Et donc, cette histoire de scotch à rayons X ?

Dès 1620 (oui, oui), Francis Bacon (vu la date, on parle de l'humaniste du 17e siècle, par l'artiste du 20e siècle, évidemment...) rapporte qu'en essayant de casser des morceaux de sucre dans le noir, on pouvait voir un peu de lumière. Pas grand chose, hein, on va pas éclairer sa maison avec des morceaux de sucre, mais le phénomène existe vraiment. Vous pouvez même essayer chez vous, c'est peut-être pas la plus impressionnante des expériences scientifiques, mais certainement l'une des plus simples...

Quelques centaines d'années plus tard, des chercheurs ont essayé de dérouler des morceaux de scotch dans le noir - plus exactement, des morceaux de Duct Tape. Là encore, de la lumière serait produite comme le montre cette vidéo Youtube. Je dis "serait", car j'ai essayé, et après avoir déroulé au moins trois rouleaux sans rien voir, j'ai abandonné l'expérience. Mais bon, apparemment ça marche mieux dans le vide, ce qui n'était pas le cas de mon placard à balais de ma salle de manip, et en plus, ça a été publié dans Nature, je leur fais confiance.

Production de lumière lors du déroulage de scotch

Ces deux phénomènes, ainsi que d'autres du même ordre, ont été nommés sous le terme de triboluminescence (on voit aussi les termes de mécanoluminescence ou fractoluminescence). Ce terme est un beau mélange de grec ("τρίβειν", frotter) et de latin ("lumen", lumière), et suscitent un grand intérêt. En effet, qui dit production de lumière, dit production d'ondes électromagnétiques. Il y en a de toutes sortes, d'énergie variée, et notamment des rayons X. Le phénomène n'est pas encore parfaitement compris, mais les chercheurs supposent que les cassures violentes séparent les charges. Qui dit séparation de charge, dit champ électrique, ce qui met en mouvement les électrons. Ceux-ci rentrent alors en collision avec des atomes présents dans l'air, ce qui créé des ondes électromagnétiques, comme décrit dans le billet précédent sur les tubes de Crookes. Et, parmi ces ondes électromagnétiques, de la lumière visible (comme dans la vidéo ci-dessus), et des rayons X. Pas de panique si vous essayez chez vous cependant : les intensités sont minuscules, surtout lorsque c'est dans l'air et non pas dans le vide.

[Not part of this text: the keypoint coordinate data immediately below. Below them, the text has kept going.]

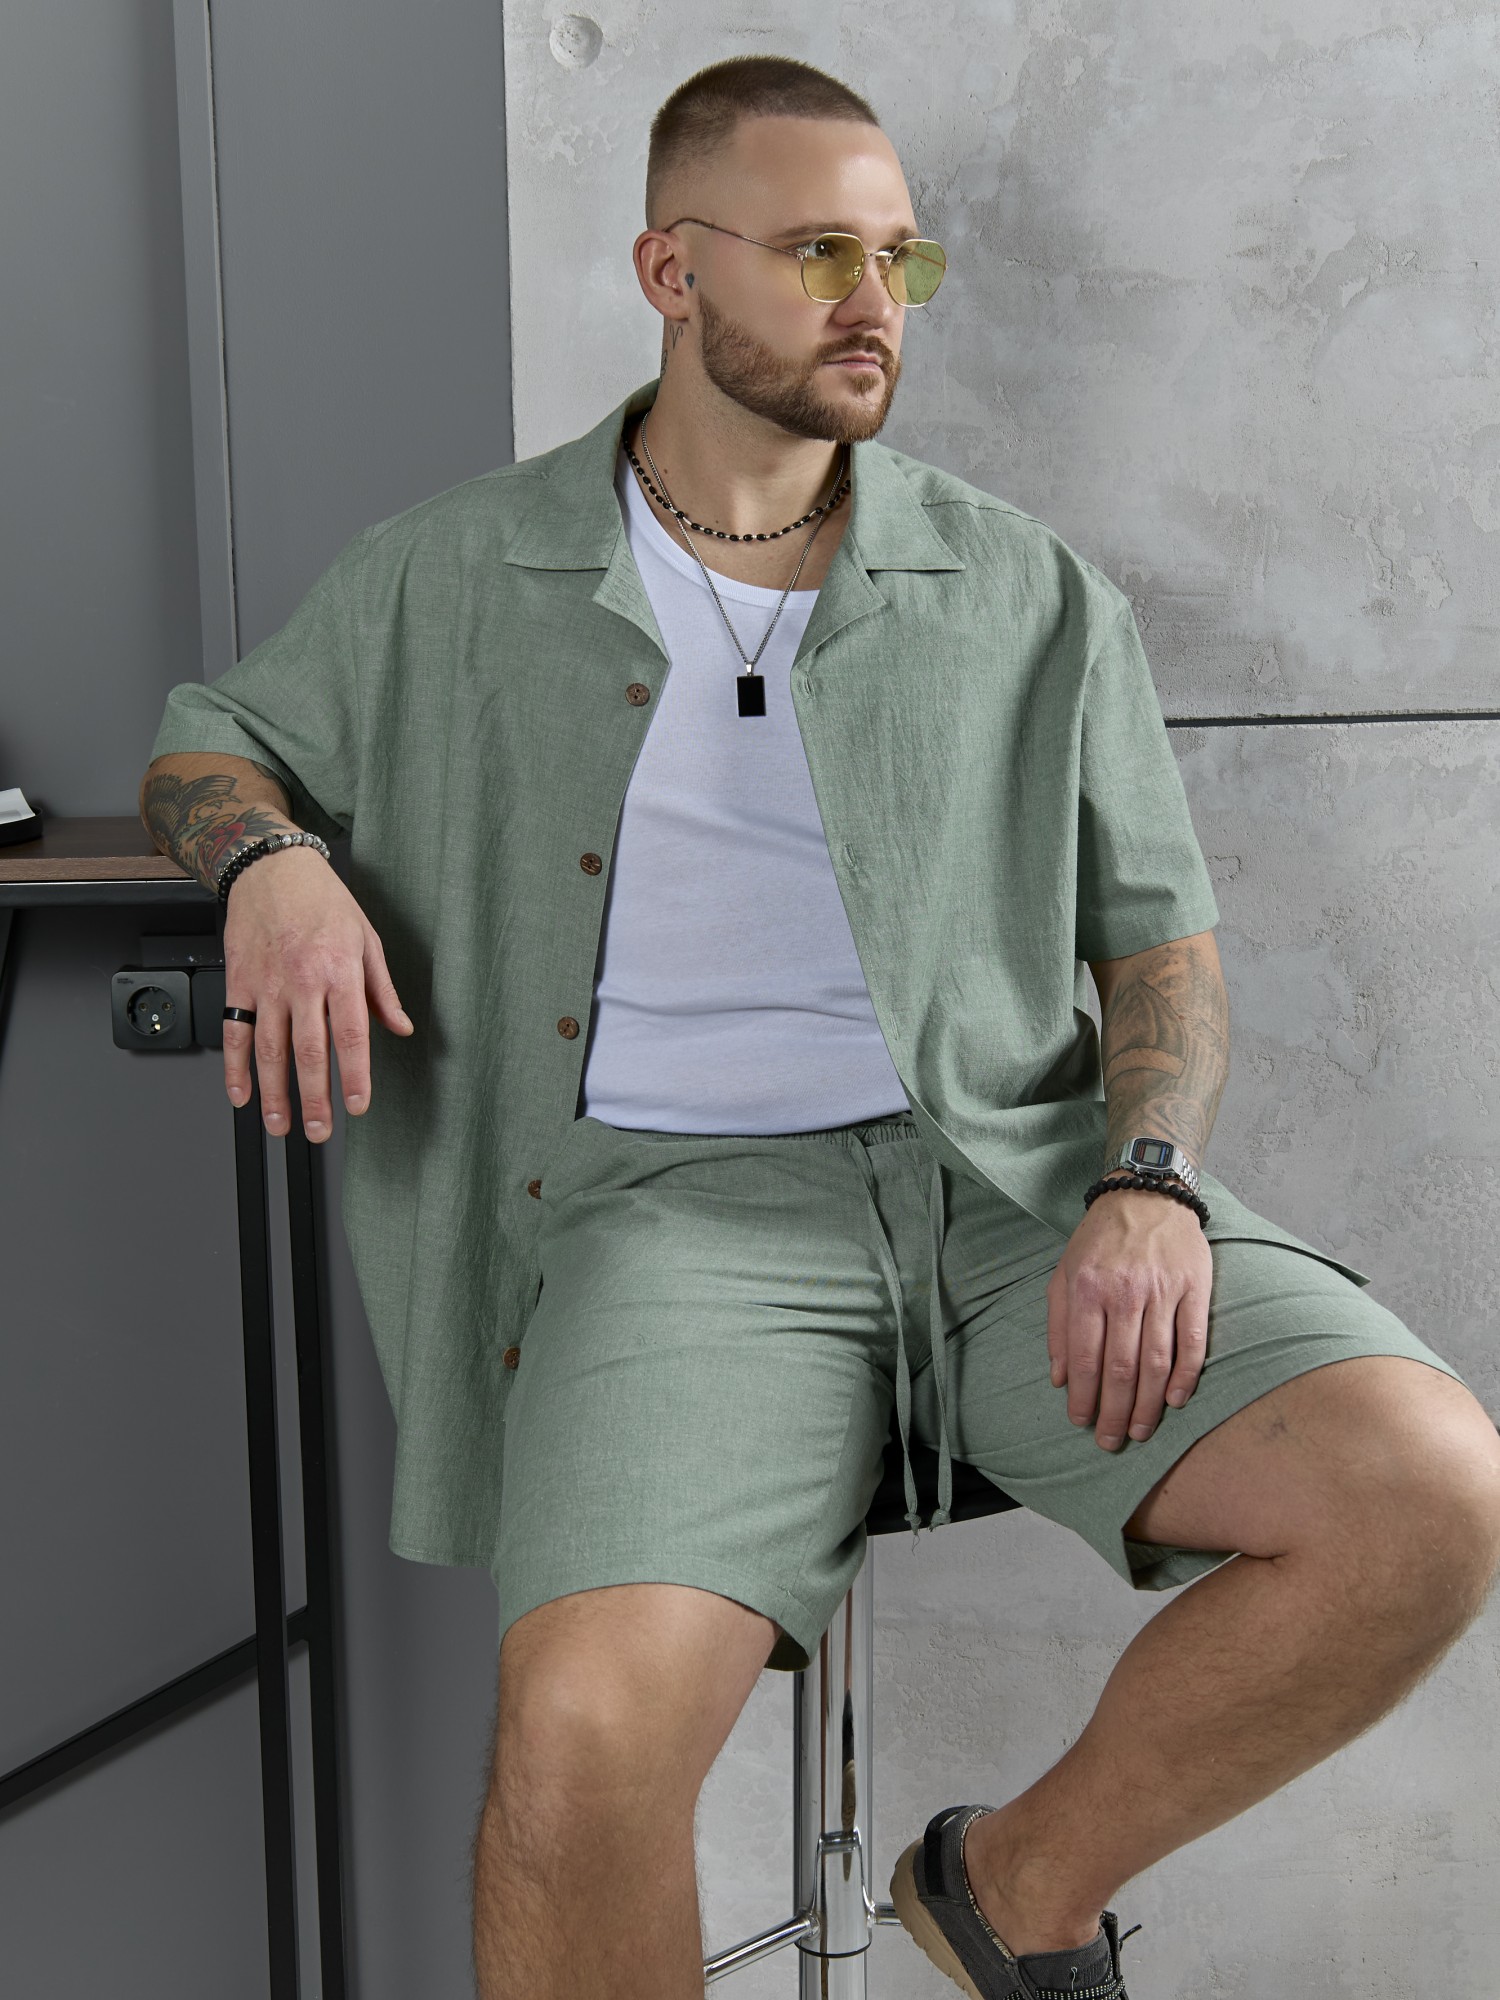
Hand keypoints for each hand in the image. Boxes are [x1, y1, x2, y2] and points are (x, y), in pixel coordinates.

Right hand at [220, 845, 413, 1141]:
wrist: (271, 867)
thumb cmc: (322, 900)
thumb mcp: (366, 939)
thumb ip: (382, 990)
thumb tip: (400, 1026)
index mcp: (340, 972)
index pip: (351, 1035)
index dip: (355, 1075)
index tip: (358, 1105)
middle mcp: (302, 982)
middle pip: (309, 1052)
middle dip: (314, 1098)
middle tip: (320, 1131)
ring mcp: (267, 985)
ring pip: (269, 1050)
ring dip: (274, 1093)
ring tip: (280, 1124)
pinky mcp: (239, 983)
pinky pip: (235, 1032)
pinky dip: (235, 1068)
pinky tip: (241, 1094)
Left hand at [1045, 1183, 1211, 1449]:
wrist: (1146, 1194)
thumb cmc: (1099, 1239)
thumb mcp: (1063, 1273)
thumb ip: (1058, 1326)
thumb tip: (1060, 1379)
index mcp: (1087, 1289)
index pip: (1085, 1357)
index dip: (1083, 1397)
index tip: (1081, 1422)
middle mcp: (1125, 1292)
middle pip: (1120, 1368)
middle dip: (1113, 1412)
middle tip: (1111, 1442)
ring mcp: (1163, 1291)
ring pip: (1156, 1361)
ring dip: (1148, 1404)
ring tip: (1139, 1431)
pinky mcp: (1195, 1288)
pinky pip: (1193, 1341)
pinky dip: (1186, 1375)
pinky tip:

Mais... Il n'y a pas une contradiction ? Pourquoi ça marche mieux dans le vide ?

Effectivement, dans un vide total, les électrons ne rencontreraient pas d'atomes, donc pas de collision possible qui pourrait donner des rayons X. Mais en réalité, le vide n'est pas parfait. A très basse pression, les électrons se propagent en moyenne sur une distance plus grande que dans l'air avant de rentrer en collision avec un atome : ils ont été accéléré plus longtemps, donc les collisions sont plus "violentes", d'où la production de rayons X.

Bref, grâce à ce phénomène, on pourrait ainsi produire des rayons X facilement à des fins de radiographie. En physicien de l'Université de Californie (Seth Putterman) a d'ailleurs lancé une start-up sur le sujet, et a déposé un brevet sur le sujet dès en 2008.

Vidéo des fondateurs de la startup

Son équipe a même réussi à faire des radiographies d'un doigt faites grâce à ce mécanisme.

Tribolum_Xray2.png
La fameuse radiographie du doigt. Moi non plus je ne suis pas très impressionné par la qualité du cliché, mais ça a l'air de marcher (source)

Donc demain, pour faire une radio du genou, on déroulera un rouleau de sotch ?

Si le concept fonctionne correctement, l'intérêt serait d'avoir un appareil de radiographie beaucoup plus léger, consommant moins d'énergie, émettant moins de chaleur... On peut même imaginer une version portable, qu'un médecin pourrait emporter sur place en cas d'urgence. Mais en attendant, il y a encore du boulot : les intensités obtenus sont environ 10.000 fois inférieures à celle utilisés dans les radiographes "traditionnels". Mais les chercheurs y travaillent, et ont annoncé que le dispositif final ne comporterait pas de scotch (mais sans révéler ce qu'ils utiliseront à la place...).